Faute de données suffisantes, le rapport ne fournit aucune indication quant aux prêts garantis et reports de charges dont ont aussi bénéficié les sociétés du CAC 40.
Concernant les dividendes, neuf ont décidé de maintenir le versement prévu, 17 de simplement le réduire et douze seulement de le supprimer (cf. tableau de la page 4). Parmi les 26 ayant choisi le maintien ou une réduction :
- Six ont également procédé à des rachats d’actions au cours du premier semestre 2020, pour un total de 2,66 milliards : Vivendi (719 millions), Total (611 M€), Pernod-Ricard (523 M€) ; Sanofi (361 M€), Vinci (336 M€), ST Micro (111 M€) ;
- Sept dont trois ont l’Etat pour actionnaire (Kering, Orange, Sanofi, Schneider Electric, Thalès, Total, Vinci) ont annoncé une réduction de leurs effectifs, pour un total de 3 620 postes en France.
Les rapporteurs concluent qu’« au final, le CAC 40 versera cette année 30,3 milliards d’euros de dividendes au titre de l’exercice 2019, soit un peu plus de la moitié de ce qui était prévu.
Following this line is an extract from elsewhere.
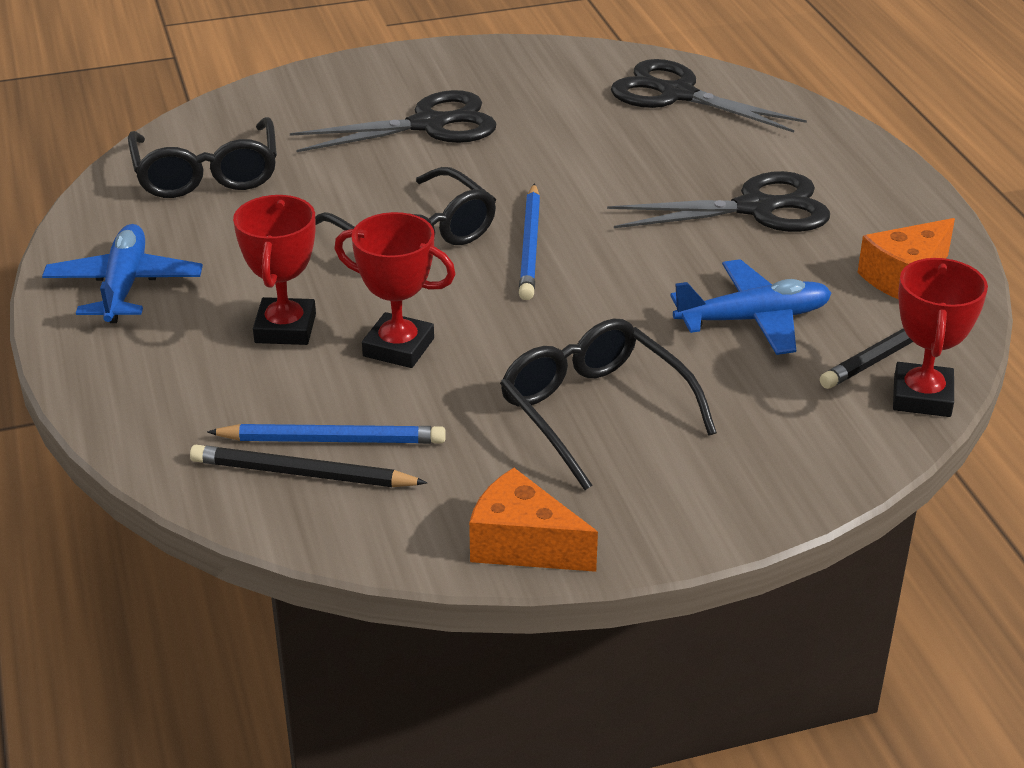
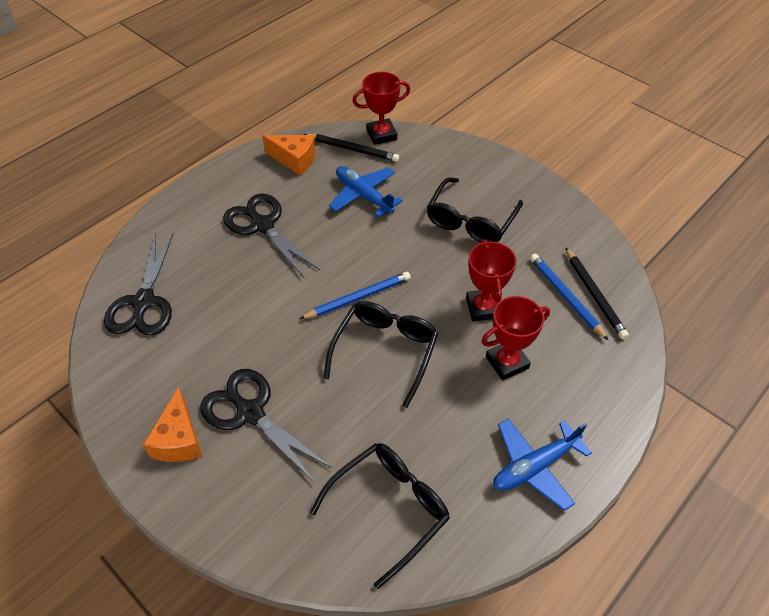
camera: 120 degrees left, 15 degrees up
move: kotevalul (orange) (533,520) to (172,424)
Les rachats d’actions de l’exercice 2019 s’élèvent à 3,7 milliards pour le premier semestre 2020 (…). Les actionnaires ont donc reçu 34 milliards d’euros alors même que la pandémie sévissait et que l’économie était à l’arrêt ». Ces mêmes sociétés ont annoncé près de 60 000 suppressions de postes dont un quart en France.
Au regard des déclarations gouvernementales et d’Emmanuel Macron – plusieurs sont reprises dans le rapport – la non rémunération des actionnaires n’est pas la seule condition d’aide définie par les pouvoirs publics à être enfreinte par les locataires du CAC 40. La non présence dans un paradis fiscal l’est également. Mais il est vrai que « la liste officielle des paradis fiscaux sur laquelle se base le gouvernement ne comporte qu’une poignée d’archipels tropicaux, qui ne sont pas les territoires où les grands groupes français pratiquent effectivement l’optimisation fiscale, qui sont souvent des pays européens comme le Luxembourg, la Belgique ou les Pays-Bas ».